REQUIREMENT: Go through the data below and copy each line where the word "savaşlarında" occurs.

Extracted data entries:

BEGIN

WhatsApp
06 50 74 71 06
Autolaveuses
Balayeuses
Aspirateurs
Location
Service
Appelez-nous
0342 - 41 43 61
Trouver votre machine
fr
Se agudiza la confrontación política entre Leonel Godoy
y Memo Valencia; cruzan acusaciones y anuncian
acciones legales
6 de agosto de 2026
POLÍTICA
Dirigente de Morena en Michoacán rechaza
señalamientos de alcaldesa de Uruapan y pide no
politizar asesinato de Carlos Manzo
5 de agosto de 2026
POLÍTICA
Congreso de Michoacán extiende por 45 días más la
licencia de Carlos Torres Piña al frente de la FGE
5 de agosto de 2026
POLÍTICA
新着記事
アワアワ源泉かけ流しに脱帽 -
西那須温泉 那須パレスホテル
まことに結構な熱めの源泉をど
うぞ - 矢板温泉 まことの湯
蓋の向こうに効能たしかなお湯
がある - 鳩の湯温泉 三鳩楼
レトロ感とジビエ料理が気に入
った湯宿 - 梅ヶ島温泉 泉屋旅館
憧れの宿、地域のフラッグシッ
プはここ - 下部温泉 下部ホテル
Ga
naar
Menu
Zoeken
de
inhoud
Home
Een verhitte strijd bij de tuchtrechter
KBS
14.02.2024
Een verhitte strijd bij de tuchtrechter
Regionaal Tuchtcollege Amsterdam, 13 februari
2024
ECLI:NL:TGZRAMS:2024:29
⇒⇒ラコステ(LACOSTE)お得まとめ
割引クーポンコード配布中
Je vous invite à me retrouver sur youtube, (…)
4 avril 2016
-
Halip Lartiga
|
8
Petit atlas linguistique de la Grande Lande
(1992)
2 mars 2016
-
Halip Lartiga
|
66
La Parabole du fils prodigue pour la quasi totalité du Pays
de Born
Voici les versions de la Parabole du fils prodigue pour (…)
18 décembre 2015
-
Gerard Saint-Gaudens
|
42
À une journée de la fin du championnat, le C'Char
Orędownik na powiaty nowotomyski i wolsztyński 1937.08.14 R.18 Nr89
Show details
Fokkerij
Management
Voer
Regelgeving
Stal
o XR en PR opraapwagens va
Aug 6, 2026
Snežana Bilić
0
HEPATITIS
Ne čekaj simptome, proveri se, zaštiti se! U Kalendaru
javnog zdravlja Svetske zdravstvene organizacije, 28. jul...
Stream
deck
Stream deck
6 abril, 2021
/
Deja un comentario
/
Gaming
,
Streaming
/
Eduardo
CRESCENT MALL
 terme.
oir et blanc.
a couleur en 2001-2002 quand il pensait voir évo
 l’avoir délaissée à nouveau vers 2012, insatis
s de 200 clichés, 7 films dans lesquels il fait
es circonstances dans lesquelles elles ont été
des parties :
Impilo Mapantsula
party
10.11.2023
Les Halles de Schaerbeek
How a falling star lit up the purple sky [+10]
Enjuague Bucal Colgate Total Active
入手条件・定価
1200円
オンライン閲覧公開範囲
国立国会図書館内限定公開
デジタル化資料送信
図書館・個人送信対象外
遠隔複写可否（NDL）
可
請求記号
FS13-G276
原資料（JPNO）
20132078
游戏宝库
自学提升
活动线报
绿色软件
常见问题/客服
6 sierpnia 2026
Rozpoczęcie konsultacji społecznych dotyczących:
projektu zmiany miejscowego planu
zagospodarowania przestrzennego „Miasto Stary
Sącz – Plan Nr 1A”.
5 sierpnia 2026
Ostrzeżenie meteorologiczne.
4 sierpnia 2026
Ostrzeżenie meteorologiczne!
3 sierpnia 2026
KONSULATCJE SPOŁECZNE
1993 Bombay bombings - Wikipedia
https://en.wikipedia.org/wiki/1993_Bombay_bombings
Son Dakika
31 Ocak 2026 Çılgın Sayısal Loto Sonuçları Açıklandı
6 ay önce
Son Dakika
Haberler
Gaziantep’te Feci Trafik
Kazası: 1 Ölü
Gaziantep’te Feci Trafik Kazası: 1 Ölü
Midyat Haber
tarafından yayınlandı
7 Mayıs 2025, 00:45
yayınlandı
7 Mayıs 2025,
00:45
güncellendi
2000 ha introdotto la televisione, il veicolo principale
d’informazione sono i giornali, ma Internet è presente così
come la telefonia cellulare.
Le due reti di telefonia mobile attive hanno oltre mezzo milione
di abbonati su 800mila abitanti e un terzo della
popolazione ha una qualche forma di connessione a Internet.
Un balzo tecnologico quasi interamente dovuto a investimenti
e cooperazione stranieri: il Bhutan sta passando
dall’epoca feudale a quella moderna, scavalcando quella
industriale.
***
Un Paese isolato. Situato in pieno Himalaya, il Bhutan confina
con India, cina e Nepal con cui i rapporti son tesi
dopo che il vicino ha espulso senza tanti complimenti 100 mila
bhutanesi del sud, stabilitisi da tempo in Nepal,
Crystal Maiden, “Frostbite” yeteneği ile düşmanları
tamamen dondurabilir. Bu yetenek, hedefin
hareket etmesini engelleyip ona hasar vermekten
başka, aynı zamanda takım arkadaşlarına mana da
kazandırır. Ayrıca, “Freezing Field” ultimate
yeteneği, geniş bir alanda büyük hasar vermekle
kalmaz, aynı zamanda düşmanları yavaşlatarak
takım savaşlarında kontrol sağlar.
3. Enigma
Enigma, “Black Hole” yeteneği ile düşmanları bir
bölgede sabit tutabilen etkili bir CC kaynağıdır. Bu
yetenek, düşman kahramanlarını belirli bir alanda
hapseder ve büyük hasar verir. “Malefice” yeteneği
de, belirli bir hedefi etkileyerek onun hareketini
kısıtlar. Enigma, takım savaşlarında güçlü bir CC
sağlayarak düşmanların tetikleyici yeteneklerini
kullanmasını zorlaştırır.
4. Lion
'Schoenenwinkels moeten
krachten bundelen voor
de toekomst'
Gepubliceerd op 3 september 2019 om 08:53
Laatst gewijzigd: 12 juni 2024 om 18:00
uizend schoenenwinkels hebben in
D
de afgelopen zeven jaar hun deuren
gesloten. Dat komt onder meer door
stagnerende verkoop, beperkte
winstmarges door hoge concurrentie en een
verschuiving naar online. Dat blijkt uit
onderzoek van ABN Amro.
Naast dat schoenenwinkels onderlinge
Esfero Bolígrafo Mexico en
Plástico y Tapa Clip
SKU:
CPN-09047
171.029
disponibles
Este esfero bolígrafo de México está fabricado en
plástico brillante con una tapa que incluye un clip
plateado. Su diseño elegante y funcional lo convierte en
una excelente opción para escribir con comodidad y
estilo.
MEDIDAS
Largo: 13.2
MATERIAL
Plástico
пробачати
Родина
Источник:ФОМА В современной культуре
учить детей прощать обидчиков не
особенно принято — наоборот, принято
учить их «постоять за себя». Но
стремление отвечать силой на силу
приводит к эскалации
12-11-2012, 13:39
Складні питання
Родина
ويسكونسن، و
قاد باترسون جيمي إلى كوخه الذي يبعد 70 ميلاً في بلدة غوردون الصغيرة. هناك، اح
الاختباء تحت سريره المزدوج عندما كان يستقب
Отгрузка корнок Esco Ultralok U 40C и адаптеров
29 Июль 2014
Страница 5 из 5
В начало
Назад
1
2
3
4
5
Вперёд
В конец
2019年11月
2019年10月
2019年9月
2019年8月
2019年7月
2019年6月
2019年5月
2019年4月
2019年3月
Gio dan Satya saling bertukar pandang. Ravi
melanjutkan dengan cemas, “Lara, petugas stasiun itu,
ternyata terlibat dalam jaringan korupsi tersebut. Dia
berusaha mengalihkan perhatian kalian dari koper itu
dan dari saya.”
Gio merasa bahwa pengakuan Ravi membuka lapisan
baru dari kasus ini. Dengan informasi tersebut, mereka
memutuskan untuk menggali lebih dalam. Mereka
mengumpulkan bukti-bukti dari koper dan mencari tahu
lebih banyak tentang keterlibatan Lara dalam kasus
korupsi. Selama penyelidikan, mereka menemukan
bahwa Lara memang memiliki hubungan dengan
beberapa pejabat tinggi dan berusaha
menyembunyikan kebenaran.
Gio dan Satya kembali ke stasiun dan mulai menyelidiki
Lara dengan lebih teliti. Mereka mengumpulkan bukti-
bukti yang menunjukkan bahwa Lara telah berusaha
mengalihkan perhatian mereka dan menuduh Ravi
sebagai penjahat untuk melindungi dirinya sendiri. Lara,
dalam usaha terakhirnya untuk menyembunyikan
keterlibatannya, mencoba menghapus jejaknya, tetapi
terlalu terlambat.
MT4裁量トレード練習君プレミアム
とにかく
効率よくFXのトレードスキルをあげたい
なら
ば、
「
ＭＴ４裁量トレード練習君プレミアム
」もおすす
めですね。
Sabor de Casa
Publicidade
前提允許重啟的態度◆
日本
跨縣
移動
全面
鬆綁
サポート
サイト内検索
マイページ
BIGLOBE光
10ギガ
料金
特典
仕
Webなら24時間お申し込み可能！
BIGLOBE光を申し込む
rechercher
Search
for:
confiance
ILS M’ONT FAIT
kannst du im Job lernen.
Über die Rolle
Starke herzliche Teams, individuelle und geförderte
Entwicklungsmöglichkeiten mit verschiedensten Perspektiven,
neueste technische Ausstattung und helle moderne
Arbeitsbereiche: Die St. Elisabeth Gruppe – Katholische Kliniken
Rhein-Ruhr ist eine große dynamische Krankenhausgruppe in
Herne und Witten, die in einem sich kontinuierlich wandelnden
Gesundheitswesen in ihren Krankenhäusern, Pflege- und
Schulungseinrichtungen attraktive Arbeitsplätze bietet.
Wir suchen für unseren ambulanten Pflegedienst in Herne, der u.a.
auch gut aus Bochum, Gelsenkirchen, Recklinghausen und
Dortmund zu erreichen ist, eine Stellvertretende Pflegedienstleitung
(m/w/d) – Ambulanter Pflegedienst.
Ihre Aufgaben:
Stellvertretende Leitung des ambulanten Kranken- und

END

PROBLEM SOLUTION:
takım savaşlarında kontrol sağlar.
kısıtlar. Enigma, takım savaşlarında güçlü bir CC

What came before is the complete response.